3. Avoid artificial sweeteners

Artificial sweeteners make it hard to quit sugar as they keep your sweet tooth active, depriving you of the chance to let go the cycle of cravings and taste the subtler natural sweetness of fruits and vegetables. Try cinnamon, nutmeg and allspice to highlight sweetness in some fruits, tubers, squashes and even meats.

4. Avoid low-fat and nonfat foods

When food manufacturers take out the fat they typically add sugar. One example:

  • Jif Reduced Fat Creamy Peanut Butter Spread has 12 grams of fat and 4 grams of sugar.
  • Jif Regular Peanut Butter has 16 grams of fat and 3 grams of sugar.

5. Move

Exercise alone has been largely discredited as a weight-loss tool. “Physical activity is crucially important for improving overall health and fitness levels, but there is limited evidence to suggest that it can blunt the surge in obesity,” says the International Journal of Epidemiology, and researchers found that members of a hunter-gatherer tribe burn roughly as many calories as the typical city dweller despite their vastly different levels of activity, according to a report in the New York Times.

But there are many other reasons to move, among them reducing the risk of diabetes, heart disease and cancer. Exercise boosts your sense of vitality and vigor. It replenishes your sense of well-being and pride.
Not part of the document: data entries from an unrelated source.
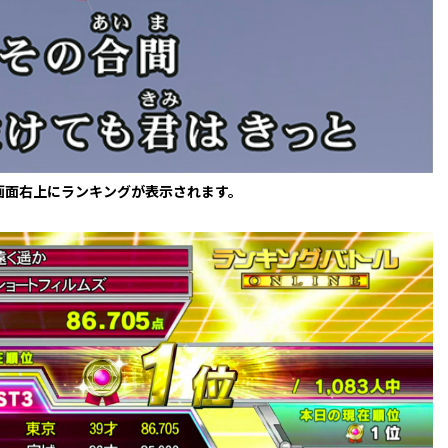
画面右上にランキングが表示されます。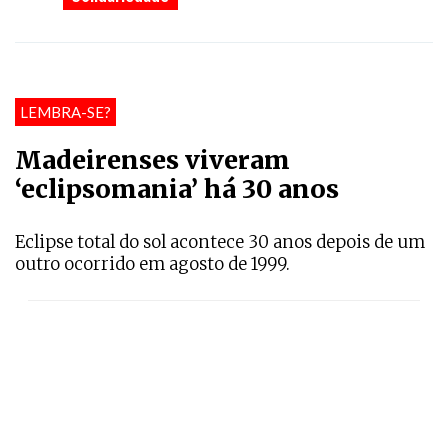
LEMBRA-SE?
Madeirenses viveram
‘eclipsomania’ há 30 anos
Eclipse total do sol acontece 30 anos depois de um
outro ocorrido em agosto de 1999.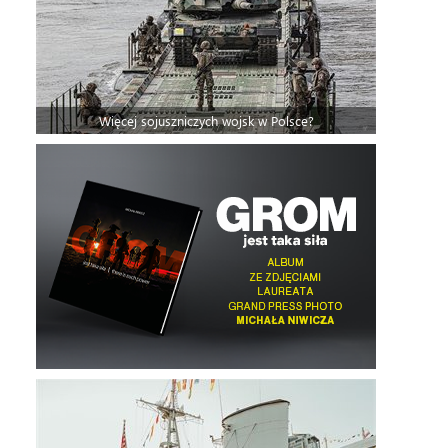
Więcej sojuszniczych wojsk w Polsce?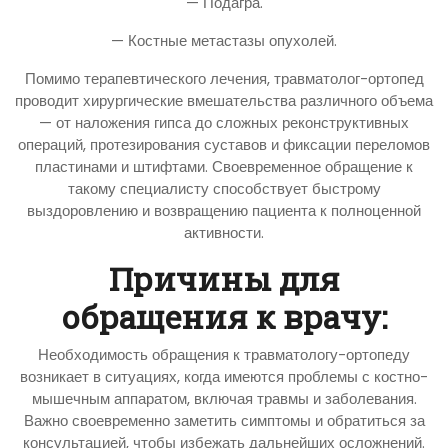
— Подагра.
— Костные метастазы опухолей.
Помимо терапевтического лечения, травматолог-ортопед
проводит хирургические вмешательства различного объема
— от наложения гипса до сложных реконструктивных
операций, протезирования суставов и фиксации переломов
пластинами и штифтами. Своевременное обращение к
такому специалисту способствует быстрому
выздоровлению и возвращению пациента к полноценной
активности.
Причины для
обращения к врачу:
Необходимость обращения к травматологу-ортопеду
возникает в ситуациях, когда имеются проблемы с костно-
мышечным аппаратом, включая травмы и заболевания.
Важно своевременно заметить симптомы и обратиться за
консультацией, чтобы избежать дальнейших осложнений.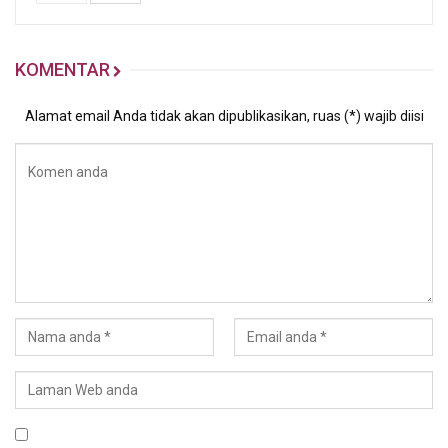
KOMENTAR
Alamat email Anda tidak akan dipublikasikan, ruas (*) wajib diisi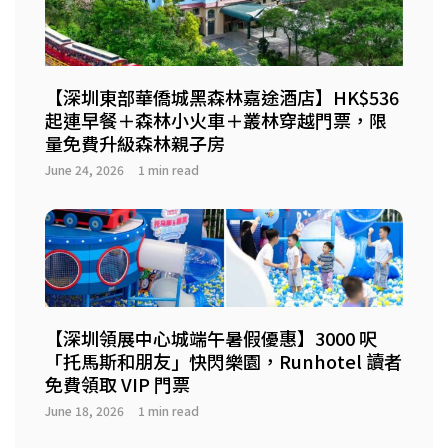
【深圳東部華僑城黑森林嘉途酒店】HK$536
起連早餐＋森林小火車＋叢林穿越門票，限
量免費升級森林親子房
June 24, 2026
1 min read
【深圳領展中心城端午暑假優惠】3000 呎
「托馬斯和朋友」快閃樂園，Runhotel 讀者
免費領取 VIP 門票
June 18, 2026
1 min read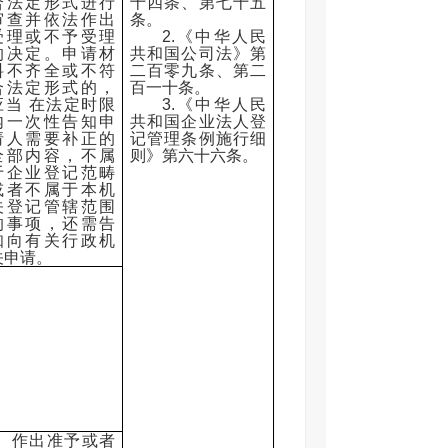
合法定形式进行
十四条、第七十五
审查并依法作出
条。
受理或不予受理
2.《中华人民
的决定。申请材
共和国公司法》第
料不齐全或不符
二百零九条、第二
合法定形式的，
百一十条。
应当 在法定时限
3.《中华人民
内一次性告知申
共和国企业法人登
请人需要补正的
记管理条例施行细
全部内容，不属
则》第六十六条。
于企业登记范畴
或者不属于本机
关登记管辖范围
的事项，还需告
知向有关行政机
关申请。
作出准予或者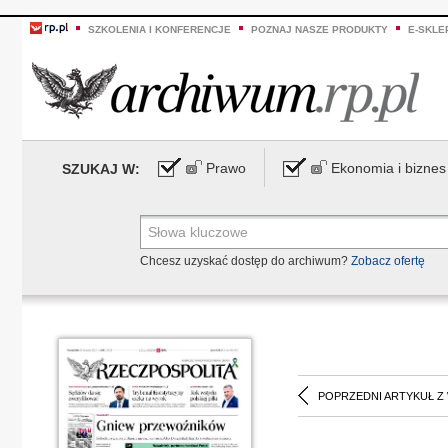
SZKOLENIA I KONFERENCJE
POZNAJ NASZE PRODUKTY
E-SKLE
Prawo
Ekonomia i biznes
SZUKAJ W:
Chcesz uzyskać dostęp do archiwum?
Zobacz ofertę
POPRZEDNI ARTYKUŁ Z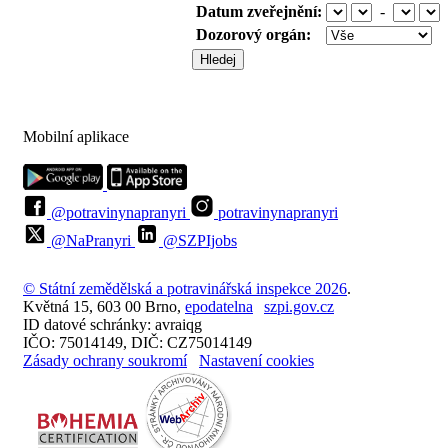
Datum zveřejnění:
-
Dozorový orgán:
Mobilní aplikace
@potravinynapranyri
potravinynapranyri
@NaPranyri
@SZPIjobs
© Státní zemědělská a potravinářská inspekce 2026
.
Květná 15, 603 00 Brno,
epodatelna
szpi.gov.cz
ID datové schránky: avraiqg
IČO: 75014149, DIČ: CZ75014149
Zásady ochrany soukromí
Nastavení cookies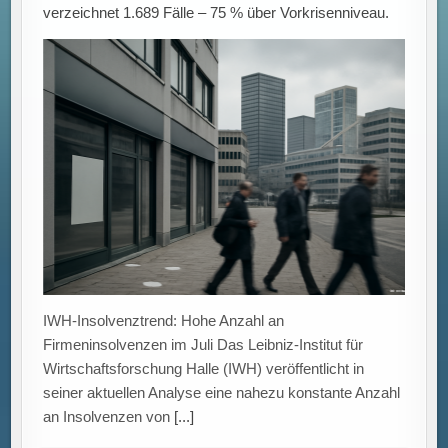
an Insolvenzen von
[...]
Eltern bereit zu zahlen: Soziale Faktoren beeinflussen
die Nutzung von KI für Hausaufgaben und Lernhilfen.
Künstliche Intelligenz bei Hausaufgaben: Einfluss
sozialer Faktoren auf die Zahlungsbereitschaft der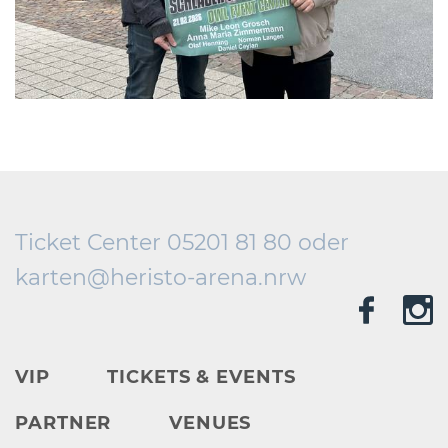
Ticket Center 05201 81 80 oder
karten@
heristo-arena.
nrw
VIP
TICKETS & EVENTS
PARTNER
VENUES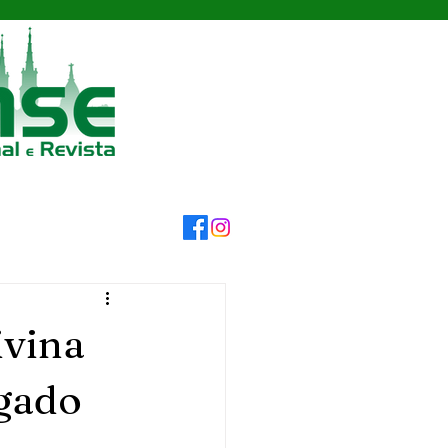
ivina
egado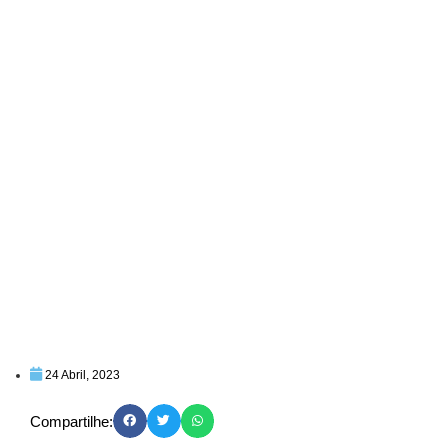
24 Abril, 2023
Compartilhe:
6. Get enough quality sleep

When you’re weary and pushing too hard you’re vulnerable to setbacks and emotional eating. Treat yourself with special care and give yourself credit when you’re giving up the undeniable pleasure of sugar. Take a warm bath before bed, read a good book, indulge in a cup of (unsweetened) herbal tea, get a massage and get plenty of healing rest.